* _PROBLEM_
Within the records below is a range that opens at the line with "#2a2b2d; stroke-width: 5.5" and closes at the line with "middle; dominant-baseline: central;". Return that range word for word, both ends included, and only that range.

Data extracted from a collection:
______________________________

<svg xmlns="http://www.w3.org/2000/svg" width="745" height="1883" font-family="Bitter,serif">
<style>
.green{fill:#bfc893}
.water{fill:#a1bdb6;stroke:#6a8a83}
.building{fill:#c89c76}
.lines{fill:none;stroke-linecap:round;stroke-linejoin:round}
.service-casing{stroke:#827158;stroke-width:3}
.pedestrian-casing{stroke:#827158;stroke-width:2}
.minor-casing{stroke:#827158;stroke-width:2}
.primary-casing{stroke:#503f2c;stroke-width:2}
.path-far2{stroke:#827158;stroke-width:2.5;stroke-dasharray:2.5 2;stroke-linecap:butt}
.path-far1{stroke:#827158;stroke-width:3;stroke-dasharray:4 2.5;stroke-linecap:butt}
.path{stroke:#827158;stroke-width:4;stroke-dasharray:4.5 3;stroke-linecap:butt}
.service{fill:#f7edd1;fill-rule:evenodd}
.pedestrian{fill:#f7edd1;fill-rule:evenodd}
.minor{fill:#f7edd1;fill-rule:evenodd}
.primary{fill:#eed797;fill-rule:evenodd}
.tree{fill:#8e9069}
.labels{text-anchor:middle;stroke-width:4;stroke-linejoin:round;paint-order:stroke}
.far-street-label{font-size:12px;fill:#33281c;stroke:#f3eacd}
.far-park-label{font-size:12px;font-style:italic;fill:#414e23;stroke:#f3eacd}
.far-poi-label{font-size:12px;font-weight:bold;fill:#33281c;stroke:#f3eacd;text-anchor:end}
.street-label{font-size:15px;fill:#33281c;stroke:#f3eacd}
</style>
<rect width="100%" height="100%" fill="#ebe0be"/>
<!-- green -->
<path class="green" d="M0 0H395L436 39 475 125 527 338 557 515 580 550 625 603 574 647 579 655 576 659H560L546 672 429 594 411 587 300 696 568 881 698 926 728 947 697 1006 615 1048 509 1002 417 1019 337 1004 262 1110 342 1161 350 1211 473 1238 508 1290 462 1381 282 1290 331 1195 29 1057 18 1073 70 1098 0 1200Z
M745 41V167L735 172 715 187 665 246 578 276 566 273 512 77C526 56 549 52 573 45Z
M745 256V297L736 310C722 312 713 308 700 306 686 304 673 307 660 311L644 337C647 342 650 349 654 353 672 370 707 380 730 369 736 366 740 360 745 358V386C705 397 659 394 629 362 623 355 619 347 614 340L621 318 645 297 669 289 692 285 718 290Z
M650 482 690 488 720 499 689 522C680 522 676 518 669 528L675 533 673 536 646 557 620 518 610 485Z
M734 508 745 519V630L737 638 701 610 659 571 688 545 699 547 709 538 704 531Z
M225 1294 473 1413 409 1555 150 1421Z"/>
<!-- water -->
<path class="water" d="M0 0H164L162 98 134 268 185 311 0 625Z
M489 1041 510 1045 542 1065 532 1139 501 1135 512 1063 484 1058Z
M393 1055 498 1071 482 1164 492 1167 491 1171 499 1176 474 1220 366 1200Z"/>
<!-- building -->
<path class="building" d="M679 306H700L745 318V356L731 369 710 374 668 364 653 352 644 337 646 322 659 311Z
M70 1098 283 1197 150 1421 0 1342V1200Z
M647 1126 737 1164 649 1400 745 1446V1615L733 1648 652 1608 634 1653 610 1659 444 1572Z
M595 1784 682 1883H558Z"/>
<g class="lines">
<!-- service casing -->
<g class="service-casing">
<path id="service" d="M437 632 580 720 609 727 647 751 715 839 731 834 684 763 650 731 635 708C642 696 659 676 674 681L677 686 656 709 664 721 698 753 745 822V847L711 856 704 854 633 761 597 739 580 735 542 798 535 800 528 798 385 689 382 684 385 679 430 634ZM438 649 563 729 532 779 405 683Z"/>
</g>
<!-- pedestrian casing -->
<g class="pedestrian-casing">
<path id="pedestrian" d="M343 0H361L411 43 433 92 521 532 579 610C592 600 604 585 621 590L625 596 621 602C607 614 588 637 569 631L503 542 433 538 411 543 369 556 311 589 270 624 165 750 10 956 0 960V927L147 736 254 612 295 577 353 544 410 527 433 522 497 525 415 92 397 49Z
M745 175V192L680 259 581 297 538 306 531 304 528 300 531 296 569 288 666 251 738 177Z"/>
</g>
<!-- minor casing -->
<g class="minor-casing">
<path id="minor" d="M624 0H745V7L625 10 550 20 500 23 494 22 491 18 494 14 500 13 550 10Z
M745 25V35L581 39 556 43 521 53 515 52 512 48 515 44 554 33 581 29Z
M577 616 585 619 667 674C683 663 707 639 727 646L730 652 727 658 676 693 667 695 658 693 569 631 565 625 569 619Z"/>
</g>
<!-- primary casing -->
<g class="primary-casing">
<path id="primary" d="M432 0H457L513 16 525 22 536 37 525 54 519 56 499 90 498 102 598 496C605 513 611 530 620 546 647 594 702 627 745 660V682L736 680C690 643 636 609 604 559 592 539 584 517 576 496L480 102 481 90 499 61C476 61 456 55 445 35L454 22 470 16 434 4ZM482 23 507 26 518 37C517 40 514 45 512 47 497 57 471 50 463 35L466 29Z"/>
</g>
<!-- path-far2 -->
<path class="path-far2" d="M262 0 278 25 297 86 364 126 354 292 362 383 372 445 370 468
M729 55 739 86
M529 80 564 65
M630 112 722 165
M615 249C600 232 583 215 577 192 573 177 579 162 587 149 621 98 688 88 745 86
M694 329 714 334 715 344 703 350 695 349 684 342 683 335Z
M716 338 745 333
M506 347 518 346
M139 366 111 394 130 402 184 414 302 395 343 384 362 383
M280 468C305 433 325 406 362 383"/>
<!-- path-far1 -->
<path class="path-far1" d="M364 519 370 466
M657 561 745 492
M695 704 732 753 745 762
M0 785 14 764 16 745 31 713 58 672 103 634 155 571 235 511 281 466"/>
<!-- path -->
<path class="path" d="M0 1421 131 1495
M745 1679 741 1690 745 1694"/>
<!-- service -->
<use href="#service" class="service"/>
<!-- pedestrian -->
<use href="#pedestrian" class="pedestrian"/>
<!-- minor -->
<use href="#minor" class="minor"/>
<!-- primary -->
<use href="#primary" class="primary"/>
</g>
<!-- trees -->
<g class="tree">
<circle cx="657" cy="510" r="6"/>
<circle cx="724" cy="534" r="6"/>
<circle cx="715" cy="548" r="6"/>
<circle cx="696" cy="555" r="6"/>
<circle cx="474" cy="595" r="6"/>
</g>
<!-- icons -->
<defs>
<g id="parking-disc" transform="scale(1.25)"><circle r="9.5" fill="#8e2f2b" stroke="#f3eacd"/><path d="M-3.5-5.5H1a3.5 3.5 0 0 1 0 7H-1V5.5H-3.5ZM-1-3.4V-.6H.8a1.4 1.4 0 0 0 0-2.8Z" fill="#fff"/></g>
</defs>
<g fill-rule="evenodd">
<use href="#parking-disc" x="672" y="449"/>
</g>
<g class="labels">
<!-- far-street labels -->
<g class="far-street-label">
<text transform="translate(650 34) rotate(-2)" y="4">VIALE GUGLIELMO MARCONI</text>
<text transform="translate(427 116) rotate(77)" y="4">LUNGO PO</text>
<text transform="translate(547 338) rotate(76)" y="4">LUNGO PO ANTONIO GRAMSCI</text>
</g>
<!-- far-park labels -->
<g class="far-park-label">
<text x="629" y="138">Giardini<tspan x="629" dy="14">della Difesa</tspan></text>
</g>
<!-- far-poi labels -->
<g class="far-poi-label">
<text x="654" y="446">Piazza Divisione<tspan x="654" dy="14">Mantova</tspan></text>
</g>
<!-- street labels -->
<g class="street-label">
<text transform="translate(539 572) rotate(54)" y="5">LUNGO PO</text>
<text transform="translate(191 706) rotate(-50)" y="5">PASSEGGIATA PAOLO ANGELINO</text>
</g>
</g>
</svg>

______________________________

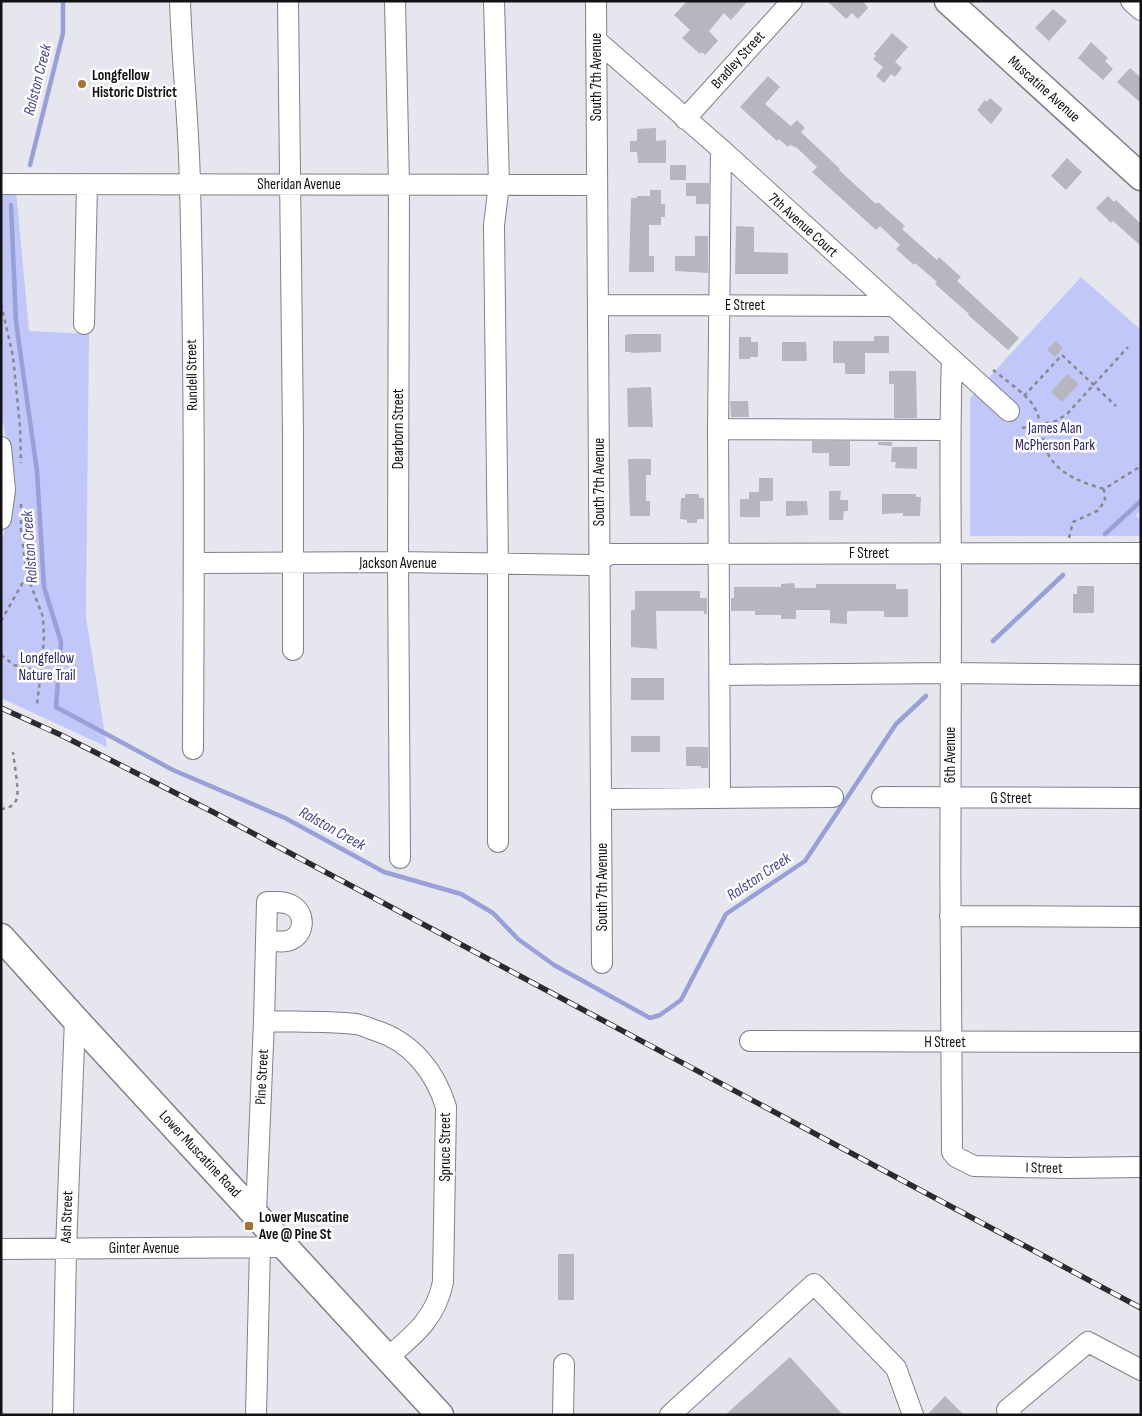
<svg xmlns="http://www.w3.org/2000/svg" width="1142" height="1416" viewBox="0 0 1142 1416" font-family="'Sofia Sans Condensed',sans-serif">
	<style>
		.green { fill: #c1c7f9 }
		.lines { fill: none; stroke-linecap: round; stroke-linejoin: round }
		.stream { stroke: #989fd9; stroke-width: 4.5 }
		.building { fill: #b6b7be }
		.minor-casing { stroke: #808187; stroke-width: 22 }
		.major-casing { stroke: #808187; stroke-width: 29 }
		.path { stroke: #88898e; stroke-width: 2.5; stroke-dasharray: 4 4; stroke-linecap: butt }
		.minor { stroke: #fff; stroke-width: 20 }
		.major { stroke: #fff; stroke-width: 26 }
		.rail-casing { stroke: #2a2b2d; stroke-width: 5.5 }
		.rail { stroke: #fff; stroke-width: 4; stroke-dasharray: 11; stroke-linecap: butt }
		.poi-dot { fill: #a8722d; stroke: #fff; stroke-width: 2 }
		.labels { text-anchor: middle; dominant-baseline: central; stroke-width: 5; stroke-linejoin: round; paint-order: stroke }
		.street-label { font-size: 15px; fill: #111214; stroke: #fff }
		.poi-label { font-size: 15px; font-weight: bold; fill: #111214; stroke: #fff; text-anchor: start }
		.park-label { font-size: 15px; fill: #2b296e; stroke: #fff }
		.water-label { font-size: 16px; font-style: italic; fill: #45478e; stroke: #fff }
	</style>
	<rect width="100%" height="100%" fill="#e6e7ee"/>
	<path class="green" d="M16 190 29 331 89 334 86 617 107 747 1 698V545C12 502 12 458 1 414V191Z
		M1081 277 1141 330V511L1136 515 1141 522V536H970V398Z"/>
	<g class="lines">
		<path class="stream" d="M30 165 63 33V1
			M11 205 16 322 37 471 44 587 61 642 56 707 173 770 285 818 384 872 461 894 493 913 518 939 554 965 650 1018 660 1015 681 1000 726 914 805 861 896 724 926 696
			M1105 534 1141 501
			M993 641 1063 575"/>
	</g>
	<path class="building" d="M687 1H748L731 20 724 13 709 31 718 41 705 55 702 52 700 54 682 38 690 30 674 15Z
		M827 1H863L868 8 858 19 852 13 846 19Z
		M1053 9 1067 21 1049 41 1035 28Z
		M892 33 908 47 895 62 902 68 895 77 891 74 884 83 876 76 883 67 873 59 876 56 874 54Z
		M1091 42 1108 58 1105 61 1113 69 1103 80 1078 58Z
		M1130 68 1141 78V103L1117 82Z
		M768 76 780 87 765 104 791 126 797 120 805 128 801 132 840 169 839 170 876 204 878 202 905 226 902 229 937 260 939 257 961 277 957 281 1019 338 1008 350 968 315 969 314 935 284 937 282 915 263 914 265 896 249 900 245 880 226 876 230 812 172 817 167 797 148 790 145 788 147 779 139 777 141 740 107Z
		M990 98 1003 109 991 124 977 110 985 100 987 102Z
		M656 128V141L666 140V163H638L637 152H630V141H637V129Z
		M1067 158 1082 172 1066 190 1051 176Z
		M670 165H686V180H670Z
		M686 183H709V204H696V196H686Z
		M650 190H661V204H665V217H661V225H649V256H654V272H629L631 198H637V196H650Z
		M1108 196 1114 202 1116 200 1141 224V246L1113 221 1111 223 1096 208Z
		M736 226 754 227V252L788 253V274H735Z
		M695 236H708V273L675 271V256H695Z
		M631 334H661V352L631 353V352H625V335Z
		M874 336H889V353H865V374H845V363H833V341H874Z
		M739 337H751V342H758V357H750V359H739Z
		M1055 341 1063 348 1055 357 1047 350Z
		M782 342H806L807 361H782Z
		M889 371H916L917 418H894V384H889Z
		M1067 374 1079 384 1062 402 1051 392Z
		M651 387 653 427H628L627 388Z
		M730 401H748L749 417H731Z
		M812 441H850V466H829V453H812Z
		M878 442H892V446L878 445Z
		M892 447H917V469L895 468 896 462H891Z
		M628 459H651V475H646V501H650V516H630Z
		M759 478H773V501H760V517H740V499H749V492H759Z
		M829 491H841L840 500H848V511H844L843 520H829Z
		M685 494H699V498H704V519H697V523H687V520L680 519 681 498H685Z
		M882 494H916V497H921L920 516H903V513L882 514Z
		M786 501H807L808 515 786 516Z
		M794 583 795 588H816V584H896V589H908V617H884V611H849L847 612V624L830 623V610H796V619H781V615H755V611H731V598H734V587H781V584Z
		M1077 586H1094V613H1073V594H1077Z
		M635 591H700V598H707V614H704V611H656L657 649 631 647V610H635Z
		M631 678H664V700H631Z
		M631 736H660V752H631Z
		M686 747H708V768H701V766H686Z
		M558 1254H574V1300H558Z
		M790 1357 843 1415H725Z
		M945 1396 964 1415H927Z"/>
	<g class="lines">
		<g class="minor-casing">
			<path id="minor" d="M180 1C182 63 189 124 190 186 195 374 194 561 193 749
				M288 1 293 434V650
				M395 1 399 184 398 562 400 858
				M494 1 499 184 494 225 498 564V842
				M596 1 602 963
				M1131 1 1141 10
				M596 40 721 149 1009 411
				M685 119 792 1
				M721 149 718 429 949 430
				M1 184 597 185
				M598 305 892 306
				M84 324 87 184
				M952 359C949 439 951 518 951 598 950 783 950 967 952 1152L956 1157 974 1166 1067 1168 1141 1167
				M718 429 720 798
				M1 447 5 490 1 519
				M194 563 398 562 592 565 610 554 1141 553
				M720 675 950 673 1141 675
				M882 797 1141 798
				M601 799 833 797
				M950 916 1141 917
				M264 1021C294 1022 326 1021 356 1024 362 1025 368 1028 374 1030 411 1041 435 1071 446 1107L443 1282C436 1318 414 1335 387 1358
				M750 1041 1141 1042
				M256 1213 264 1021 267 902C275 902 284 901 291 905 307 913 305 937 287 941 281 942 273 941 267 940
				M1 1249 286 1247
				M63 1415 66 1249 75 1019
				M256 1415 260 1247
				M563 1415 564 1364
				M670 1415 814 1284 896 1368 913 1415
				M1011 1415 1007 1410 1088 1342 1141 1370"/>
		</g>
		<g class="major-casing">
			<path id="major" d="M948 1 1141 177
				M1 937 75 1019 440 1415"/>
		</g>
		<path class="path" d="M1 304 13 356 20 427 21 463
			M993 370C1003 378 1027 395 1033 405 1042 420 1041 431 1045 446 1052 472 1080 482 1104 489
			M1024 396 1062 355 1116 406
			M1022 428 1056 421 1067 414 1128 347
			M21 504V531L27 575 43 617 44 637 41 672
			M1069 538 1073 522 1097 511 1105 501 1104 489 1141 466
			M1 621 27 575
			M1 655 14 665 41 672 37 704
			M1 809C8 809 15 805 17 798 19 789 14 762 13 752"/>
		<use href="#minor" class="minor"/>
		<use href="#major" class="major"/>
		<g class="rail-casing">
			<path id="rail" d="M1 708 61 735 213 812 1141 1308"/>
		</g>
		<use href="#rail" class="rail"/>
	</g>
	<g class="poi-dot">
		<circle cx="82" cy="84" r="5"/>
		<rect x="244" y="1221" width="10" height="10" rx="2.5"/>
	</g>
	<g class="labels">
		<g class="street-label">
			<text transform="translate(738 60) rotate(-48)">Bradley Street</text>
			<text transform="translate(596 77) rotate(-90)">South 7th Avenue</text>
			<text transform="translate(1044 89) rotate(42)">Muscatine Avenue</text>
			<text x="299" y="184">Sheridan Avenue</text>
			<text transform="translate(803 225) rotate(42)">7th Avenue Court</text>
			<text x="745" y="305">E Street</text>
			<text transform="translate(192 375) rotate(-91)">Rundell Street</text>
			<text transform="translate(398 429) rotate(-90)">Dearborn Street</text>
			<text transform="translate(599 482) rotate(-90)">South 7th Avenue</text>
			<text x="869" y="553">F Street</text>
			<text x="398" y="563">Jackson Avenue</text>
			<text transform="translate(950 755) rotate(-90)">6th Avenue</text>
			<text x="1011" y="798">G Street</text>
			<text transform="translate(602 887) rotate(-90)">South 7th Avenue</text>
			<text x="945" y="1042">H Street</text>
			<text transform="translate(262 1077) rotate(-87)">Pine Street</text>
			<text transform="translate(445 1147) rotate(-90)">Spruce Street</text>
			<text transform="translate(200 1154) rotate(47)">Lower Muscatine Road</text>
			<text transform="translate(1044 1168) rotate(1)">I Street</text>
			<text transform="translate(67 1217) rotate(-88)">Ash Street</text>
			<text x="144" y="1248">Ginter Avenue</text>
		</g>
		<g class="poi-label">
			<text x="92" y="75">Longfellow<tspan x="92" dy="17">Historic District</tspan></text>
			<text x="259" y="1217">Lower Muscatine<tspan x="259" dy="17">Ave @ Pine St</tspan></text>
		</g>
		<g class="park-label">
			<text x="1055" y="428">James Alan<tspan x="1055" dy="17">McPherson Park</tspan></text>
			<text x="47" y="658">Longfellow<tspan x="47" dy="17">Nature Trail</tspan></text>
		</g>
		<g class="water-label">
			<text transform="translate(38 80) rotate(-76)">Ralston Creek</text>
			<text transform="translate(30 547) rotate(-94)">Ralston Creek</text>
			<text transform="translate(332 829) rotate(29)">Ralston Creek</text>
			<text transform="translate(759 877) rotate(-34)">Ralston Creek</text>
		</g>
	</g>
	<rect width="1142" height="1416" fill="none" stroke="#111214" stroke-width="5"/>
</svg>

______________________________

* _EXPECTED ANSWER_
		.rail-casing { stroke: #2a2b2d; stroke-width: 5.5 }
		.rail { stroke: #fff; stroke-width: 4; stroke-dasharray: 11; stroke-linecap: butt }
		.poi-dot { fill: #a8722d; stroke: #fff; stroke-width: 2 }
		.labels { text-anchor: middle; dominant-baseline: central; stroke-width: 5; stroke-linejoin: round; paint-order: stroke }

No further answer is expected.